What Diana Pollin is trying to do in “The Princess of Brighton Beach” is praiseworthy. She is trying to extend the ability to express feelings, describe situations and tell a story by distorting in places the way language is used, spelled, and structured.

She’s not the first one to do that. Precocious Isidore Ducasse, a.k.a. Lautréamont, used language in a new way when it came to metaphors — and then he died at the age of 24. Marcel Proust tried a different path. The Expressionists did it in another way, the Dadaists and Surrealists in their own ways.
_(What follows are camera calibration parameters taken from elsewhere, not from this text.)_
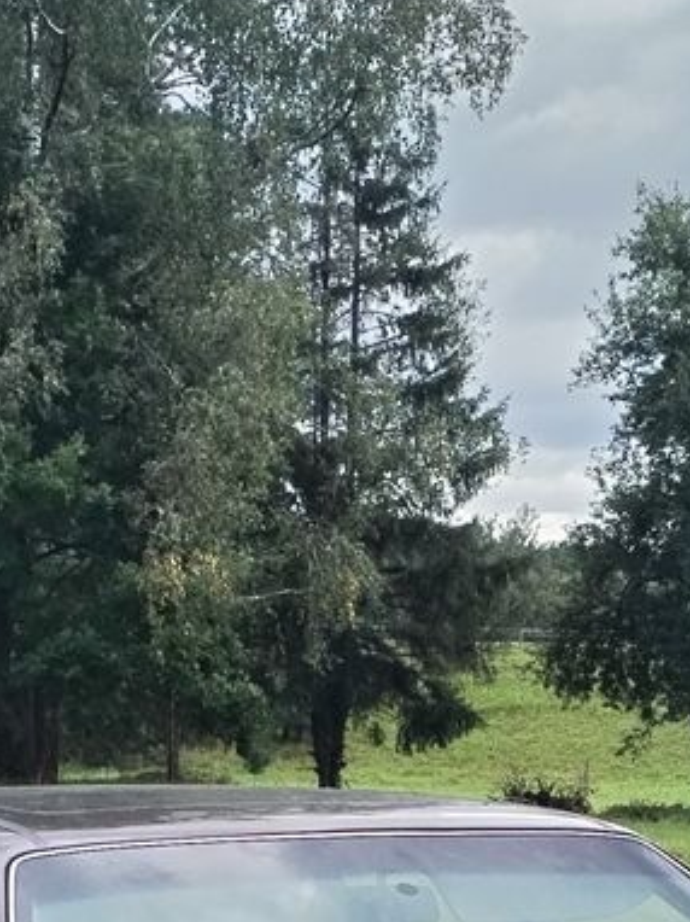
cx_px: 429
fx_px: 2900
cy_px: 1407
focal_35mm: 109
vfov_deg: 16.4
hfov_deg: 13.6
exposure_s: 1/594
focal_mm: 4.75
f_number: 1.8
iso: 100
In poetry, Stéphane Mallarmé, Guillaume Apollinaire, and Kenneth Patchen used typographical methods, as did e e cummings, who also turned the Shakespearean sonnet upside down. In prose, Alfred Bester enhanced a story by using typography. James Joyce created a new kind of language in Finnegan’s Wake. In my opinion, Diana Pollin seems to be on the Joycean track.
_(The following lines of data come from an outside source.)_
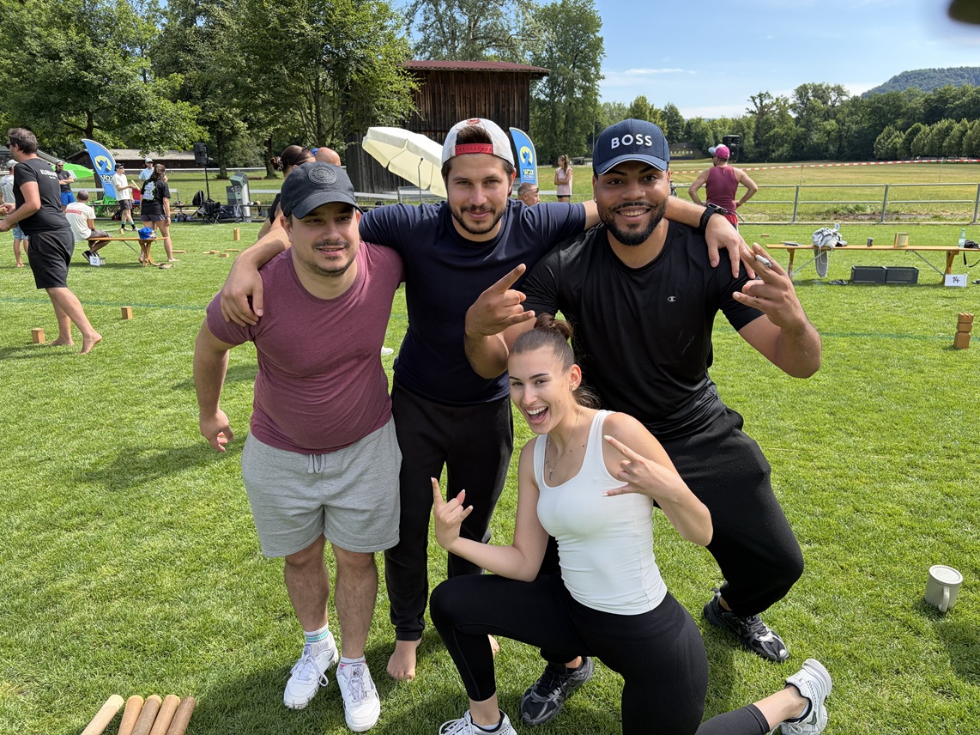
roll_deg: +1.5
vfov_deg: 53.0
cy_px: 368
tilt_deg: -15.1
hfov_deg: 67.3
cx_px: 490
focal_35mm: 26
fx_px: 736
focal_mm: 5.96
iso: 64
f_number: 1.6
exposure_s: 1/1667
There are two major ways to handle a narrative in this way:

  1. Deform language for some exterior and private reasons but without justifying it within the story.
  2. Justify the innovation within the story, e.g. a person has a mental problem, causing the language to be distorted.

Both ways have been tried in order to expand the borders of storytelling and poetry.

But how to do it and keep the reader happy? In my humble opinion, Finnegan’s Wake is both exceedingly interesting and profoundly boring. Joyce overdoes innovation. At least at times it is more like Théophile Gautier’s l’art pour l’art turned into distorting language for the sake of distorting it.

However, unlike Joyce, Diana Pollin is not playing an intellectual game for the purpose of throwing something at literary scholars in order to keep them busy forever. Pollin is succeeding in telling a story while ultimately leaving the more experimental language behind. Interesting and not as boring as Joyce could be.